Data for this task:
+ + + + + + +

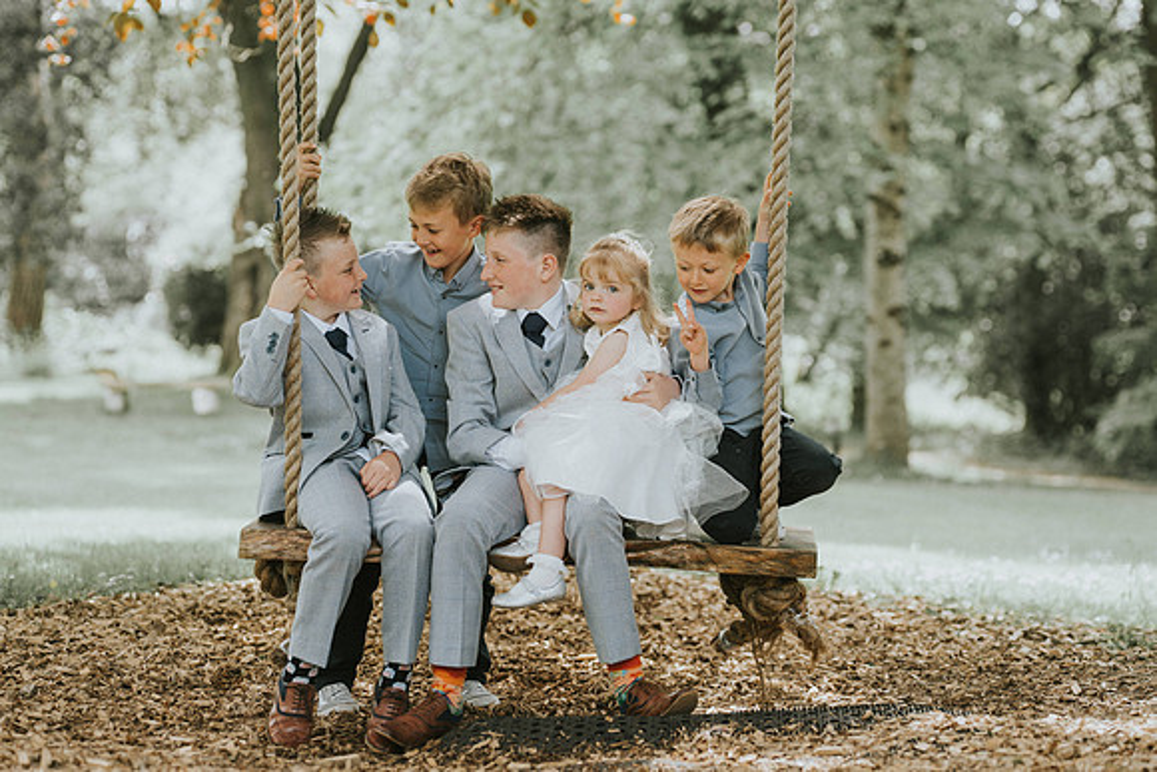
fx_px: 3035
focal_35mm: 94
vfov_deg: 14.5
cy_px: 338
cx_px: 594
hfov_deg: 21.6
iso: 100
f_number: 2.8
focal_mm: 84
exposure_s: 1/200
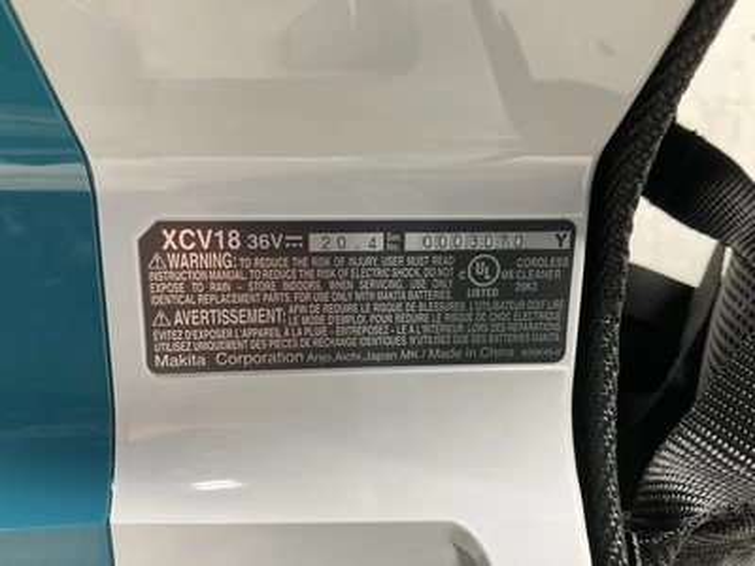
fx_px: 633
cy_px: 283
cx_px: 378
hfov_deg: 61.7
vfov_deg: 48.2
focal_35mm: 29
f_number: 1.8
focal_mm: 3
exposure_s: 1/60
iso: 100
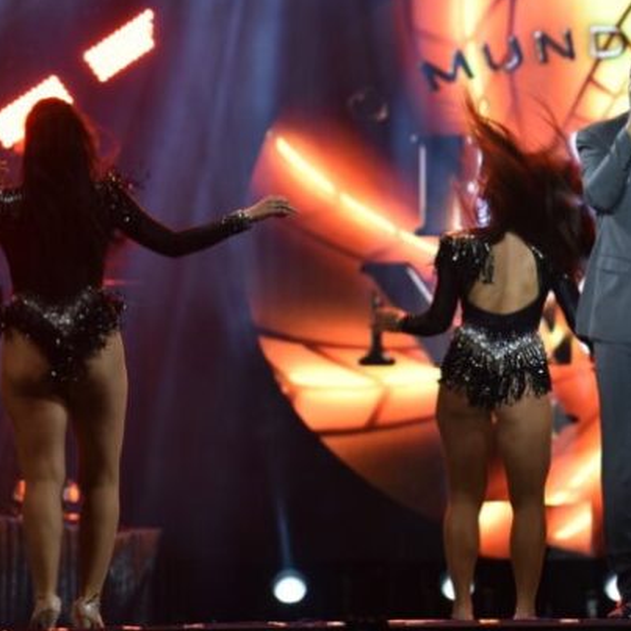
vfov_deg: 5.3
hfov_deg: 5.3
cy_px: 234
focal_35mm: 331
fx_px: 6826
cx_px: 656
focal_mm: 155
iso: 100
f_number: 2.8
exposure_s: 1/100
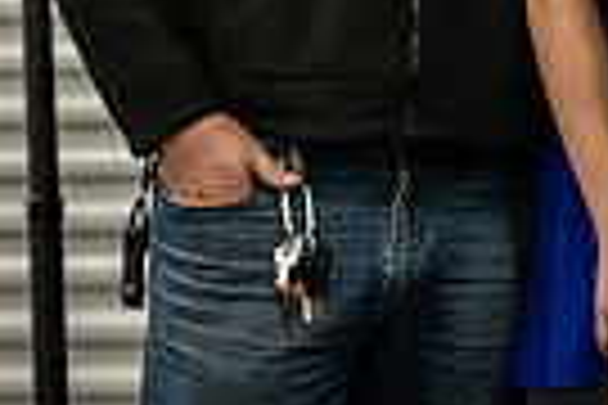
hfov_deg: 4.9
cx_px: 788
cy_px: -326
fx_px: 7127
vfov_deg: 3.2
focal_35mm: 422
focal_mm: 98
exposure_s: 1/200
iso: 3200
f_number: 3.2
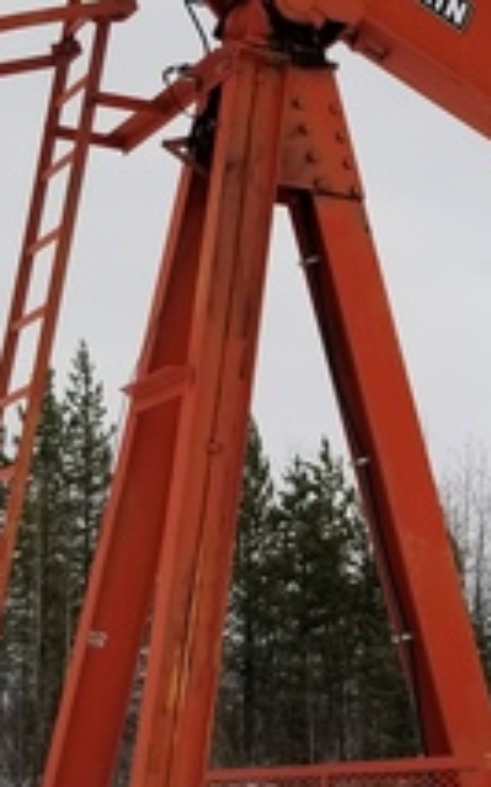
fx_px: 1971
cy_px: 453
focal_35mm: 92
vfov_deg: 22.5
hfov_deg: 14.0
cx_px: 493
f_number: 1.7
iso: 50
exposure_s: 1/258
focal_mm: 4.25
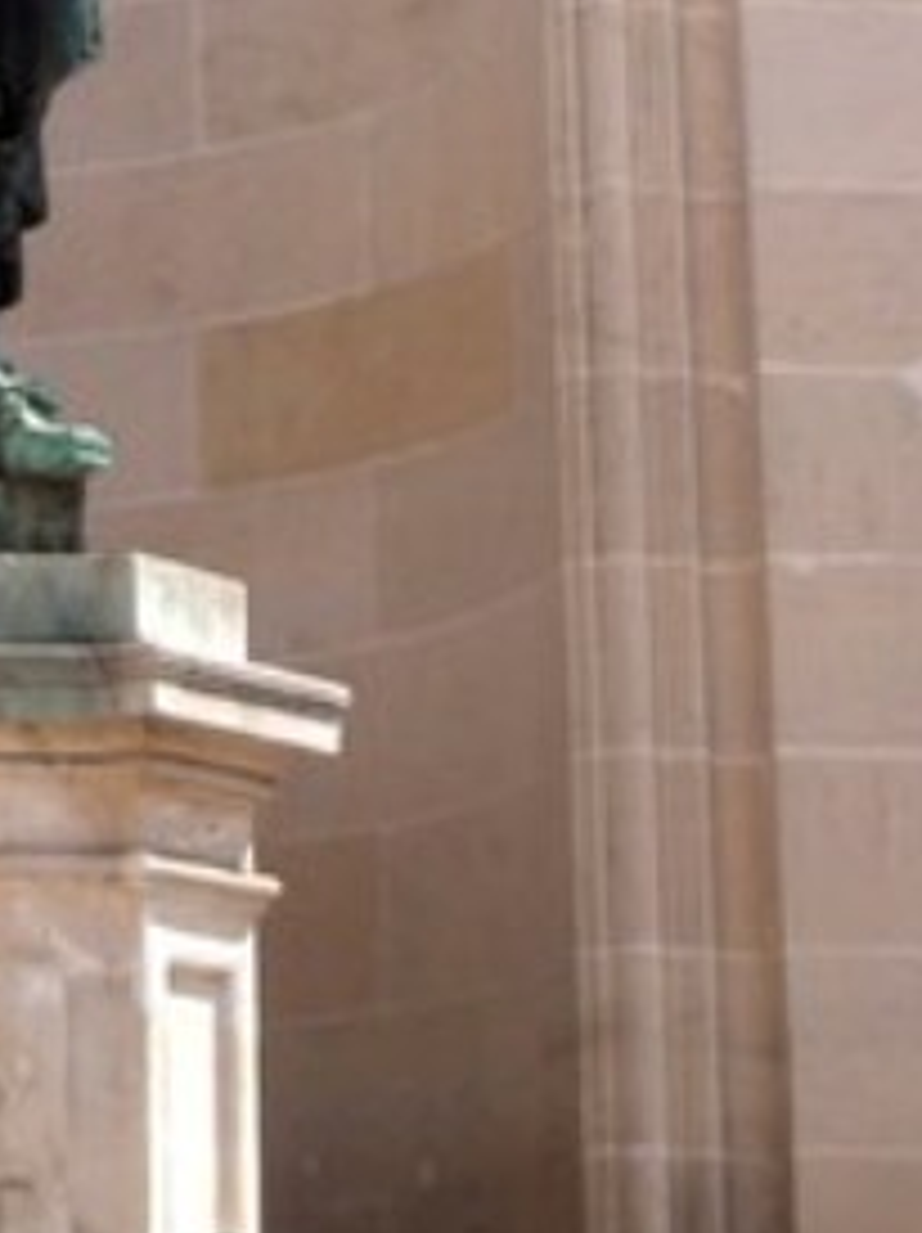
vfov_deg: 13.5
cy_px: 207
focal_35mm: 145
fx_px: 5157
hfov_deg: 10.1
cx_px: -112
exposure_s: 1/250
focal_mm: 10.2
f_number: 3.5
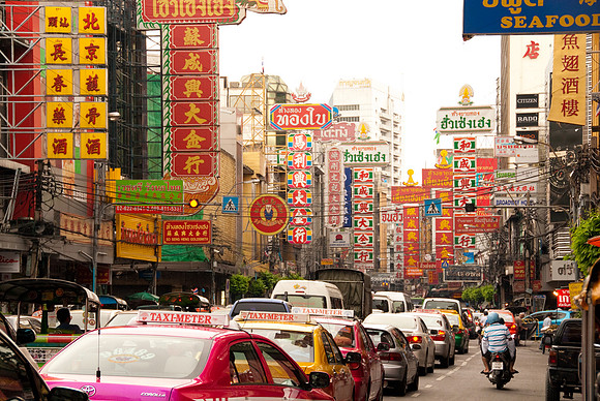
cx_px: 300
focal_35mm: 112
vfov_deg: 12.2
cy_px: 200
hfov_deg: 18.2
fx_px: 1877
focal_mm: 75
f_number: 7.1
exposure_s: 1/180
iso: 640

+ + + + + + +

Assignment:
Every line above is to be reproduced verbatim, and the pictures are to be omitted.

Expected output:
fx_px: 3035
focal_35mm: 94
vfov_deg: 14.5
cy_px: 338
cx_px: 594
hfov_deg: 21.6
iso: 100
f_number: 2.8
focal_mm: 84
exposure_s: 1/200
fx_px: 633
cy_px: 283
cx_px: 378
hfov_deg: 61.7
vfov_deg: 48.2
focal_35mm: 29
f_number: 1.8
focal_mm: 3
exposure_s: 1/60
iso: 100
vfov_deg: 5.3
hfov_deg: 5.3
cy_px: 234
focal_35mm: 331
fx_px: 6826
cx_px: 656
focal_mm: 155
iso: 100
f_number: 2.8
exposure_s: 1/100
hfov_deg: 4.9
cx_px: 788
cy_px: -326
fx_px: 7127
vfov_deg: 3.2
focal_35mm: 422
focal_mm: 98
exposure_s: 1/200
iso: 3200
f_number: 3.2
fx_px: 1971
cy_px: 453
focal_35mm: 92
vfov_deg: 22.5
hfov_deg: 14.0
cx_px: 493
f_number: 1.7
iso: 50
exposure_s: 1/258
focal_mm: 4.25
vfov_deg: 13.5
cy_px: 207
focal_35mm: 145
fx_px: 5157
hfov_deg: 10.1
cx_px: -112
exposure_s: 1/250
focal_mm: 10.2
f_number: 3.5
cx_px: 300
focal_35mm: 112
vfov_deg: 12.2
cy_px: 200
hfov_deg: 18.2
fx_px: 1877
focal_mm: 75
f_number: 7.1
exposure_s: 1/180
iso: 640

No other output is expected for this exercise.